The XX Factor

Women Are a Silent Presence in New, Devastating Report on U.S. Drone Strikes

Pakistani tribesmen gather around an injured boy at a hospital in North Waziristan on May 22, 2010, following a US drone attack. 

Photo by THIR KHAN/AFP/Getty Images

Because it can be hard for outsiders to interview women in the parts of Pakistan the U.S. regularly bombards with missile strikes, there are few quotes from women in “Living Under Drones,” a new report from the law schools of Stanford and NYU, which Glenn Greenwald alerted me to here. There are instead men talking about watching their mothers mourn their brothers, the wives of their dead neighbors forced to subsist on the charity of the village, and women cowering in fear at every loud noise. Some of the quotes give you a sense of what it’s like to live in a place where at any moment an explosive object might fall from the sky.

One mother who spoke with us stated that, although she had herself never seen a strike, when she heard a drone fly overhead, she became terrified. “Because of the terror, we shut our eyes, hide under our scarves, put our hands over our ears.” When asked why, she said, “Why would we not be scared?”

One father, after seeing the bodies of three dead children in the rubble of a strike, decided to pull his own children out of school. “I stopped [them] from getting an education,” he admitted. “I told them we will be finished one day, the same as other people who were going [to school] and were killed in the drone attacks.”

There are the people who have already been blinded or burned or left one limb lighter, and those who merely live in constant fear. The U.S. tends to hit the same place twice in succession, so helping friends half-incinerated in a molten house is a dangerous proposition. Gathering also seems to tempt falling fire; thus families in the Federally Administered Tribal Areas will avoid funerals, weddings, school. According to this Washington Post report, of the 581 militants killed by these drone strikes in 2010, two were on the most-wanted list. A “militant,” by the way, is just a military-age man the U.S. government has killed by drone. If you’ve got a certain kind of faith in bureaucracy, you’ll trust that those 579 were a threat to your freedom.

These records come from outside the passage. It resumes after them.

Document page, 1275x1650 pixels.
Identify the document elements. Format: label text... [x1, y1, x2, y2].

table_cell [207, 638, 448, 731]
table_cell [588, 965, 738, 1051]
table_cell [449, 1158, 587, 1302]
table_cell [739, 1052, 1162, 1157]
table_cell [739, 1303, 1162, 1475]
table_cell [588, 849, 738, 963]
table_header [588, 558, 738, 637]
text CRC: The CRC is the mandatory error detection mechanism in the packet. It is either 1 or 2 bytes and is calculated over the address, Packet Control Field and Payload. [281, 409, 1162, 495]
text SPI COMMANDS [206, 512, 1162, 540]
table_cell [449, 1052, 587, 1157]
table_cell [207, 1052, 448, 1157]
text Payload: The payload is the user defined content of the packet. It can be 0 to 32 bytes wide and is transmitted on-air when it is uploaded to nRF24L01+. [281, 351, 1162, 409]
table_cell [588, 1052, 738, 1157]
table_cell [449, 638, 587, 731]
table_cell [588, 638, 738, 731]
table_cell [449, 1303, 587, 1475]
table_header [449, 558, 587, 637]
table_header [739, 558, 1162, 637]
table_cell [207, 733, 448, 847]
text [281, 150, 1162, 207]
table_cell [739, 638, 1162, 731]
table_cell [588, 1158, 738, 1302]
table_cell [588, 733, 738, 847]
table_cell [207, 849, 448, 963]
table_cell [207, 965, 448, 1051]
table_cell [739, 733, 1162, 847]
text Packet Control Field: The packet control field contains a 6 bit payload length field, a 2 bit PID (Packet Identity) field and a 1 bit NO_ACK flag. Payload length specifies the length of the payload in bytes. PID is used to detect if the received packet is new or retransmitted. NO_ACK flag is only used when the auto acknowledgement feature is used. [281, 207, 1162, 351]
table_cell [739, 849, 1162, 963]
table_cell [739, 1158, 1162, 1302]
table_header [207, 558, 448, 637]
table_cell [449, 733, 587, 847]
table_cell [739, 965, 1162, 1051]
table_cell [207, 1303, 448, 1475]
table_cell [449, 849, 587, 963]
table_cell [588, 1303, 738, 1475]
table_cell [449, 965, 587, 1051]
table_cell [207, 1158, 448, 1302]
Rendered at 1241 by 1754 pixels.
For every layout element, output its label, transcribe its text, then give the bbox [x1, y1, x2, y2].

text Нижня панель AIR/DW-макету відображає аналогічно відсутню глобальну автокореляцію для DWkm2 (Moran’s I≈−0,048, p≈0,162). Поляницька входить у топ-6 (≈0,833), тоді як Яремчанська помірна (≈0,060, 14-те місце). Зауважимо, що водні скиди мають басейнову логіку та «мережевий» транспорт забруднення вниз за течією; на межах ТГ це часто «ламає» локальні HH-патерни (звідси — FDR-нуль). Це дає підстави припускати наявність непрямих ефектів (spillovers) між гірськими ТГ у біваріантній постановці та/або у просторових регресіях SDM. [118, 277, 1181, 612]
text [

Next week two men who aspire to be president of the United States will debate one another on national television. During that debate no one will ask why the U.S. might need an arsenal of 7000 drones, how the U.S. government can conscionably call each military-age male it kills with those drones a “military combatant” just by virtue of having killed him, how it is that Barack Obama can refuse to offer any information at all on the process by which he decides whom to target. One sees the benefits of being a Democrat given to expand upon the wartime practices of your Republican predecessor. In a race against another Republican, the only critique of your foreign policy will be that you haven’t been belligerent enough.